## START SOURCE
Here and Now

I tend to take a camera with me everywhere I go, even if it is just my iPhone, because while I think you can come back to a place and photograph it many times, I also think that it will not ever be exactly the same.  While I was out running the other day, I saw this spiderweb and decided that if I did stop right then, I would never get this photo:

Morning scene, edited

ISO 25 4.15 f2.2 1/900

While you could make the argument that I will never be a better runner if I’m always stopping to look around, you’re right! I wouldn’t disagree.  But I also know that one of the reasons I run is to be present in the here and now, and that includes looking at my surroundings.

Now, before you get to thinking that I am some purist about photography, have a look at the actual original unedited photo:

Morning scene

ISO 25 4.15 f2.2 1/900

Can you tell I am sorry that summer is over? Sorry enough that I edited in some warmth.  In this case I used split-toning and added a copper tone to the shadows.  I also cropped and sharpened the image.  I’ve added a graduated filter, in this case from top to bottom, and a vignette to darken the corners.  While I did the cropping and sharpening in Photoshop, I did the other edits in Lightroom. I felt that the graduated filter was an important edit, that’s what brought a bit of texture and interest to the sky.

I was happy the graduated filter worked in part because I had used it recently when editing another photo and ended up removing the edit because it worked so poorly in that case.  As a result of that edit gone wrong, I had a bit of a discussion with another blogger about the use of that filter. I think with editing tools, sometimes you just have to try the edit and see if it works.  The results can be interesting, if not always what you wanted.  That’s what your digital trash can is for I think.  It was another blogger named Amy that I was talking with, and I’m including a link to a recent post of hers that I enjoyed.
## END SOURCE
## START ENTRIES
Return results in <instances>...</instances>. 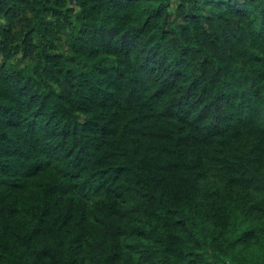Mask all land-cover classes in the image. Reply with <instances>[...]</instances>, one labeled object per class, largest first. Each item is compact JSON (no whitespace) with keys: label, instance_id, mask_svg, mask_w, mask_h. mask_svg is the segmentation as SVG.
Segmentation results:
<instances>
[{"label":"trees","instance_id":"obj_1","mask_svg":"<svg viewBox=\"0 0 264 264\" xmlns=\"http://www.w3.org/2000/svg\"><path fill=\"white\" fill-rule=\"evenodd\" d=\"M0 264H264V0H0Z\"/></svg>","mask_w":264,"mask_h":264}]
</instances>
## END ENTRIES
## START ENTRIES
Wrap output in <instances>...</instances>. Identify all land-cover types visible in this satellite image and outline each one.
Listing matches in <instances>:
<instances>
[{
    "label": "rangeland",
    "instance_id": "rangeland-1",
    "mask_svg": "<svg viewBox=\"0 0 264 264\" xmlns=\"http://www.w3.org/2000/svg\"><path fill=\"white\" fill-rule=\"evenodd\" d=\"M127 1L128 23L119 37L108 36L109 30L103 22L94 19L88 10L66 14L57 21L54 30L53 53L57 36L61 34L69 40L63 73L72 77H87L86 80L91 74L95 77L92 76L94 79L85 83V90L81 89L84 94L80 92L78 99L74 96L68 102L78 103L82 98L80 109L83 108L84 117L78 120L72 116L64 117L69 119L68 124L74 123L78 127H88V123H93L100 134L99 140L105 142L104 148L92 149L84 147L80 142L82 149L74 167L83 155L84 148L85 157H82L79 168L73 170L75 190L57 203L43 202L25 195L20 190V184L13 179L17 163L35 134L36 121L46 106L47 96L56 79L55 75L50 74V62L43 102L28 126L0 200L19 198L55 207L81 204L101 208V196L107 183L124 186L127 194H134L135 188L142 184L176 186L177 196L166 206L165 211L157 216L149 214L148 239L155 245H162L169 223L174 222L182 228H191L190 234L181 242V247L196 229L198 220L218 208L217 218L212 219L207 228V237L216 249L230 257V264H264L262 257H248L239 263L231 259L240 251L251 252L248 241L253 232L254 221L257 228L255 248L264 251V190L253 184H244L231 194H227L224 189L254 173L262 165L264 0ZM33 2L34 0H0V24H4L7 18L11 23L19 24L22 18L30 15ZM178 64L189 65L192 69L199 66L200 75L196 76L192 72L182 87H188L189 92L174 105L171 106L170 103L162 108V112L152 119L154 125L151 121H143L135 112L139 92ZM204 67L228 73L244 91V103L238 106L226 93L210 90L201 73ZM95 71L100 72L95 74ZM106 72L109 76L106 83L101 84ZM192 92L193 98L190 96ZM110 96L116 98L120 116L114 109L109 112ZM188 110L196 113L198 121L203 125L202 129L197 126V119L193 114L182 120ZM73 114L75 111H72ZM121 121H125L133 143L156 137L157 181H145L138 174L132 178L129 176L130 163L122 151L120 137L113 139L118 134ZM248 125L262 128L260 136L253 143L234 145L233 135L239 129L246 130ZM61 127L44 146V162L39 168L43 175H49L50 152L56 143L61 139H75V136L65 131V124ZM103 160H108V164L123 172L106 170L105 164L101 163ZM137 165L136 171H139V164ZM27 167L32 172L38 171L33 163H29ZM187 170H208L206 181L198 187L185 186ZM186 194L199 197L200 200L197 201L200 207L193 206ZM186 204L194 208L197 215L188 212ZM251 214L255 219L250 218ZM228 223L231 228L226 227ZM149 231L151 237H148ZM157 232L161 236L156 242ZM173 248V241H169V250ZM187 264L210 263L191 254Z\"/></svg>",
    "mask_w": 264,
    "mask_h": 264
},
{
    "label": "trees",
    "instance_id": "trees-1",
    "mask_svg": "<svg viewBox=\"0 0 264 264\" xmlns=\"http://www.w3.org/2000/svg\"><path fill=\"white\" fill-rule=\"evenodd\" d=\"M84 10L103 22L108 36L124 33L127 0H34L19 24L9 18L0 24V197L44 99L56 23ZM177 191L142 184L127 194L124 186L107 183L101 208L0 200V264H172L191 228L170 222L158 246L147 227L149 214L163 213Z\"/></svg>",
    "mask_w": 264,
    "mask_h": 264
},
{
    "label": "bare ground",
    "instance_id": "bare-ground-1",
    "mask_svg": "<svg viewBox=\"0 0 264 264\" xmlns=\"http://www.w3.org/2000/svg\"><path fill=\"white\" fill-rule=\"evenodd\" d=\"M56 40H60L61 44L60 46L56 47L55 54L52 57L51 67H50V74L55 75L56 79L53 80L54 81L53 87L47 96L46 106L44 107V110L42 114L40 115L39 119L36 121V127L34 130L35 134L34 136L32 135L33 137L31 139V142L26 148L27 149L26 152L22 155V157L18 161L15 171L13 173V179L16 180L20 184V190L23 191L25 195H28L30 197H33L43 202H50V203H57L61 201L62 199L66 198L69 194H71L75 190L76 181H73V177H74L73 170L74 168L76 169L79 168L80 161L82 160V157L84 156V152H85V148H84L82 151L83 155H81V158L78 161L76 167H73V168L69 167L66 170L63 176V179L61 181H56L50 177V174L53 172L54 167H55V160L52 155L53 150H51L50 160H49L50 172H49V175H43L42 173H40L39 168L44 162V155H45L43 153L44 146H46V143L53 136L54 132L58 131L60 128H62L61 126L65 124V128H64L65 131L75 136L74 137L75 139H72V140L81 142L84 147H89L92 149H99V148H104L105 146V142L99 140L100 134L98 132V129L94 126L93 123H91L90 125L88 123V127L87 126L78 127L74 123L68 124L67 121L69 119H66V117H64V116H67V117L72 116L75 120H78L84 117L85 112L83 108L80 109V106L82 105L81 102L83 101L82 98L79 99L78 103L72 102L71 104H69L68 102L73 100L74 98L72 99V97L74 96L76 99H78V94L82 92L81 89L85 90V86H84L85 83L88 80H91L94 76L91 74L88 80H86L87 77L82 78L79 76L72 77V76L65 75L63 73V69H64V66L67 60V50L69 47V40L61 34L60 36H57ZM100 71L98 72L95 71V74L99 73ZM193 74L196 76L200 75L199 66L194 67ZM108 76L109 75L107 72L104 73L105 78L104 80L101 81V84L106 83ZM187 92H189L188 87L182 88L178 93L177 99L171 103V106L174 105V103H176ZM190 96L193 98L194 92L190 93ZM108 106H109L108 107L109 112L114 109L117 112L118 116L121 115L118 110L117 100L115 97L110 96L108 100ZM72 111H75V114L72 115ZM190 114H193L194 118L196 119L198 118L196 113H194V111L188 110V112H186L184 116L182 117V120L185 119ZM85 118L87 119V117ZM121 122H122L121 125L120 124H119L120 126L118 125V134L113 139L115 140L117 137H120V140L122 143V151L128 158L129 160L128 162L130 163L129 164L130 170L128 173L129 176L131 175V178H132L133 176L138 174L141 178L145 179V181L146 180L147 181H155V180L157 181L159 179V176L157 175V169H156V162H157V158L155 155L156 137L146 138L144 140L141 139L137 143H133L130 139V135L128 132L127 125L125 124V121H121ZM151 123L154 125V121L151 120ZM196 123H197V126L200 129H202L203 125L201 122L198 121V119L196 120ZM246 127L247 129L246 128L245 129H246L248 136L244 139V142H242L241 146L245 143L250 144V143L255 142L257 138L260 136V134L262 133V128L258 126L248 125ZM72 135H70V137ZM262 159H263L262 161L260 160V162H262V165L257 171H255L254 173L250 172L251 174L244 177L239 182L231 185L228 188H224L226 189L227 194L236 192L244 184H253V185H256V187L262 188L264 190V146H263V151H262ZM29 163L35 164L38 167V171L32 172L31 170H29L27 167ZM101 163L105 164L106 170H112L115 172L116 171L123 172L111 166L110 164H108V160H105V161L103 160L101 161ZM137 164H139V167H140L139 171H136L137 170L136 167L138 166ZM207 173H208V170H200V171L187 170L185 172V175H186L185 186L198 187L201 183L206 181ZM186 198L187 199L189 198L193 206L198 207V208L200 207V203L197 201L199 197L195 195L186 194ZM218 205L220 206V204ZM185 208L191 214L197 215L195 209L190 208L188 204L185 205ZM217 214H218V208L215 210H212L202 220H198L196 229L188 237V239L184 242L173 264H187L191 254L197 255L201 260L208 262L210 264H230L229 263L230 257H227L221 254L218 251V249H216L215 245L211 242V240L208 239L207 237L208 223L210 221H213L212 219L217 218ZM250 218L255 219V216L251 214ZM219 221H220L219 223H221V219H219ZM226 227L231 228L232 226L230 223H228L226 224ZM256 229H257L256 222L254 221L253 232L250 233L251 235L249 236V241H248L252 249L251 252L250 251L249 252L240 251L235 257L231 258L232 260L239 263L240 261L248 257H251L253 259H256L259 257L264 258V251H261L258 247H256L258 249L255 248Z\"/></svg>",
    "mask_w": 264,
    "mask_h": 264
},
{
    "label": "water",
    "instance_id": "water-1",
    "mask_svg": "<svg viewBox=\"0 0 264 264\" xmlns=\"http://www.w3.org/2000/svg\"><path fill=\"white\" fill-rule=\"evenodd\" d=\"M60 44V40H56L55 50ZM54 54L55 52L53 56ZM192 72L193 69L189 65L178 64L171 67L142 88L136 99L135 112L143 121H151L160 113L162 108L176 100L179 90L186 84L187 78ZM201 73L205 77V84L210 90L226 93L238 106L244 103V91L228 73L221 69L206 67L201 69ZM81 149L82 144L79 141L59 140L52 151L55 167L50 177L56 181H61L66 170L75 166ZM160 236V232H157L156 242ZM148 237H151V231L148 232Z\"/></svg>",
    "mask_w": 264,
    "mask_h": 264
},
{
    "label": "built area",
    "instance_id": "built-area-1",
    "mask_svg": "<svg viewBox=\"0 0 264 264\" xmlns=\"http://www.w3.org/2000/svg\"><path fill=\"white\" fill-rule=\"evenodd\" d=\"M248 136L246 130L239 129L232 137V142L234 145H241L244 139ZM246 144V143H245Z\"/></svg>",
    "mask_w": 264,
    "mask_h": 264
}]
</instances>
## END ENTRIES
**SET TASKS**
• a. Answer these questions using the spiderweb photo post:
(i) What tone was added to the shadows with split-toning?
(ii) Which edits were made in Photoshop?
(iii) What is the name of the other blogger the author discussed the graduated filter with?
• b. Print the passage of the spiderweb photo post between "I tend to take" and "at my surroundings.", inclusive.
• c. Carry on the spiderweb photo post from the point where it stops.

**IN RESPONSE**
• a.
(i) A copper tone.
(ii) The cropping and sharpening.
(iii) Amy.

• b.
I tend to take a camera with me everywhere I go, even if it is just my iPhone, because while I think you can come back to a place and photograph it many times, I also think that it will not ever be exactly the same.  While I was out running the other day, I saw this spiderweb and decided that if I did stop right then, I would never get this photo:

Morning scene, edited

ISO 25 4.15 f2.2 1/900

While you could make the argument that I will never be a better runner if I’m always stopping to look around, you’re right! I wouldn’t disagree.  But I also know that one of the reasons I run is to be present in the here and now, and that includes looking at my surroundings.

• c.
What do you think of my edits? do you liked the warmed up version, or do you think I should just face facts and stick with the original? Do you sometimes have conversations with other people that influence what you are doing in your own work?  Feel free to comment below.

Cheers!

 

Weekly Photo Challenge: Edge

I was walking the grounds at Wimpole Estate this past weekend and took this photo of the gardens that are behind the house:

ISO 25 4.15mm f/2.2 1/1700

ISO 25 4.15mm f/2.2 1/1700

While I think it is pretty, the word that comes to mind for this scene is ostentatious.  I can’t help feeling that part of the reason for the estate was to show off wealth.  The edges in this garden though, were perfect.  You might notice that there was no one walking in the gardens.  That is actually a result of editing.  Here is the original:

ISO 25 4.15mm f/2.2 1/1700

ISO 25 4.15mm f/2.2 1/1700

There are two children running around there.  I removed them using a combination of the spot healing brush, the healing brush and the clone stamp.  Why did I bother you might ask? The answer would be because I could.  I don’t usually remove people from my photos and I thought this would be an excellent chance to practice.  I also made some slight adjustments to the overall photo, the original just felt a little too bright and had a little too much contrast. Those edits I made in Lightroom. I increased the tone is the shadows, desaturated the yellows, and bumped up the hue of the greens.  One edit that I tried and then discarded was putting a graduated filter on the photo.  I ended up not liking what that filter did to the tone of this particular photo.

How do you feel about removing items or people from photos?  Let me know what you think of my attempt. I have to admit it makes me a bit uneasy.  Feel free to leave your thoughts on this type of editing below.  If you have a favorite technique for removal and have blogged about it, or have written about why you do or do not do this type of editing, feel free to leave a link to your post.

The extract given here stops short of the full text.